Polysaccharides derived from Aconitum carmichaelii Debx attenuate intestinal mucositis through anti-inflammatory activity and regulation of intestinal microbiota metabolism in mice

Abstract

Polysaccharides of Aconitum carmichaelii Debx (ACP) exhibited various pharmacological effects, including anti-inflammatory, immunomodulatory, anti-oxidative, and gut microbiota regulatory activities. This study aimed to evaluate the effect of ACP on 5-Fluorouracil (5-Fu)–induced intestinal mucositis (IM) and investigate its mechanisms of action. The anti-IM effect of ACP was investigated in C57BL/6 mice. Transcriptomics, western blot and enzyme-linked immunosorbent assay were used to detect its anti-inflammatory mechanism. 16sRNA sequencing, short-chain fatty acid analysis, fecal microbiota transplantation, and non-targeted metabolome detection were used to determine the impact of ACP on the metabolism of gut microbiota. The average molecular weight of ACP was 5.25 × 10³ Da, and ACP mainly comprised Arabinose, Galactose, Glucose, Galacturonic acid, and Mannuronic acid. ACP (25 and 50 mg/kg) significantly mitigated weight loss, colon shortening, and pathological injuries caused by 5-Fu treatment in mice.

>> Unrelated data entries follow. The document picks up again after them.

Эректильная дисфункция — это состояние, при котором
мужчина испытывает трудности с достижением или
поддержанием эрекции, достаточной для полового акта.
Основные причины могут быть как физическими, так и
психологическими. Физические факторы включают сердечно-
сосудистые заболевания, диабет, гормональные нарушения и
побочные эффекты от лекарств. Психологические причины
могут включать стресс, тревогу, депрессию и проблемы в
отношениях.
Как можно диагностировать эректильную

Moreover, ACP administration reduced the levels of inflammatory cytokines of IL-1β, TNF-α, and IL-6, within the colon, potentially through the inhibition of the NLRP3/NF-κB signaling pathway. Furthermore, changes in the abundance of several genera were closely associated with the efficacy of ACP in mitigating intestinal inflammatory responses. Meanwhile, ACP (50 mg/kg) significantly reversed the changes of acetic acid, hexanoic acid, and butyric acid levels in feces. Glycerophospholipid, purine, choline and glycerolipid metabolism pathways may contribute to the anti-IM effect of ACP. ACP may possess a potential to alleviate 5-Fu-related IM by modulating gut microbiota, regulating multiple metabolic pathways, and exerting anti-inflammatory effects.